Sharon Goldberg remembers the cold February day when her Boston University PhD candidate Aanchal Malhotra was studying routing security, in particular, attacks against the resource public key infrastructure (RPKI)—and kept hitting a dead end because of a cache-flushing issue.
The resourceful Malhotra decided to roll back the time on her computer as a last-ditch effort, and it worked.
“She was able to do the attack and I asked her what she did,” said Goldberg, an associate professor in the BU computer science department. “She said she changed the time with NTP and it worked. We were both saying ‘Whoa.'”
Inadvertently, Malhotra had stumbled across serious security vulnerabilities in the network time protocol used to synchronize computer clocks, that could allow an attacker on a network—say in a man-in-the-middle position—to, at scale if they so wished, roll back time on computers and affect cryptographic calculations, carry out denial of service attacks, or impact the effectiveness of security implementations such as DNSSEC.
“We are extremely surprised no one thought of this as an attack vector,” Goldberg said. “We realized this is a powerful tool to do attacks against other systems that are impacted by time. Most cryptography uses timestamps; they’re there for a reason. If they’re not accurate, it’s a problem.”
Goldberg, Malhotra and fellow BU students Isaac E. Cohen and Erik Brakke published a paper this week called “Attacking the Network Time Protocol” that describes a handful of attacks against NTP that are successful because of insufficient authentication and cryptographic shortcomings that allow an attacker to roll back time and cause various levels of havoc on the Internet.
The vulnerabilities uncovered by the BU researchers can be exploited with various levels of sophistication on the attackers’ part, Goldberg said.
The easiest involves the use of a so-called Kiss-of-Death packet to exploit a rate-limiter built into NTP. The attacker can exploit this situation from anywhere—an off-path attack—by spoofing a single Kiss of Death packet and can stop a client from querying a server for years if the attacker so chooses, and no longer update its clock.
“Because the attacker need only send a few Kiss-o’-Death packets per victim client, standard network scanning tools (nmap, zmap) can be adapted to very quickly launch this attack, in bulk, on most of the ntpd clients in the Internet,” Goldberg et al wrote on the project’s portal. The page also includes extensive mitigation advice for patching NTP servers and clients.
Goldberg said that such an attack can be done at scale by scanning the IPv4 address space and listening for responses from vulnerable servers. The patch rolled out this week from the keepers of NTP makes it much more difficult to construct a Kiss of Death packet, Goldberg said.
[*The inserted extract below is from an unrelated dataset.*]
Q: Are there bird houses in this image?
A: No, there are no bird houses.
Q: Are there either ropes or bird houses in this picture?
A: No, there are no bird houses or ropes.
Goldberg said most of the previous work around attacking NTP involves man-in-the-middle attacks, including a paper done for Black Hat last summer by Jose Selvi using NTP to bypass HSTS protections. Goldberg and the students used one of Selvi’s tools, Delorean, in their research.
“What’s been happening the last couple of years is that there’s been more work on off-path attacks. Off-path attacks don’t intercept traffic, it’s just someone with a computer sending packets,” Goldberg said. “It’s a much scarier threat model.”
The researchers also describe in their paper a denial of service attack where even if the Kiss-of-Death packet vulnerability is patched, an attacker could still use the packet to disable NTP on the victim’s client.
“Here, the attacker elicits a valid KoD packet from the client’s preconfigured servers by ‘priming the pump’, i.e., sending the servers a high volume of queries that are spoofed to look like they come from the client,” they wrote. “The servers then start rate-limiting the client, responding to each of its subsequent queries with a valid KoD packet. Upon receipt of the KoD, the client stops querying its servers, and can no longer update its local clock.”
A third attack requires an attacker be in man-in-the-middle position and able to hijack traffic to an NTP server using BGP or DNS hijacks. The attack rolls back time on the server’s clients that circumvents a 16-minute panic threshold built into NTP and allows an attacker to manipulate the client’s cache and cause, for example, a cryptographic object to expire, they wrote.
The final attack is carried out by an off-path attacker and also rolls back time on the client side by exploiting problems in IPv4 packet fragmentation, the researchers wrote.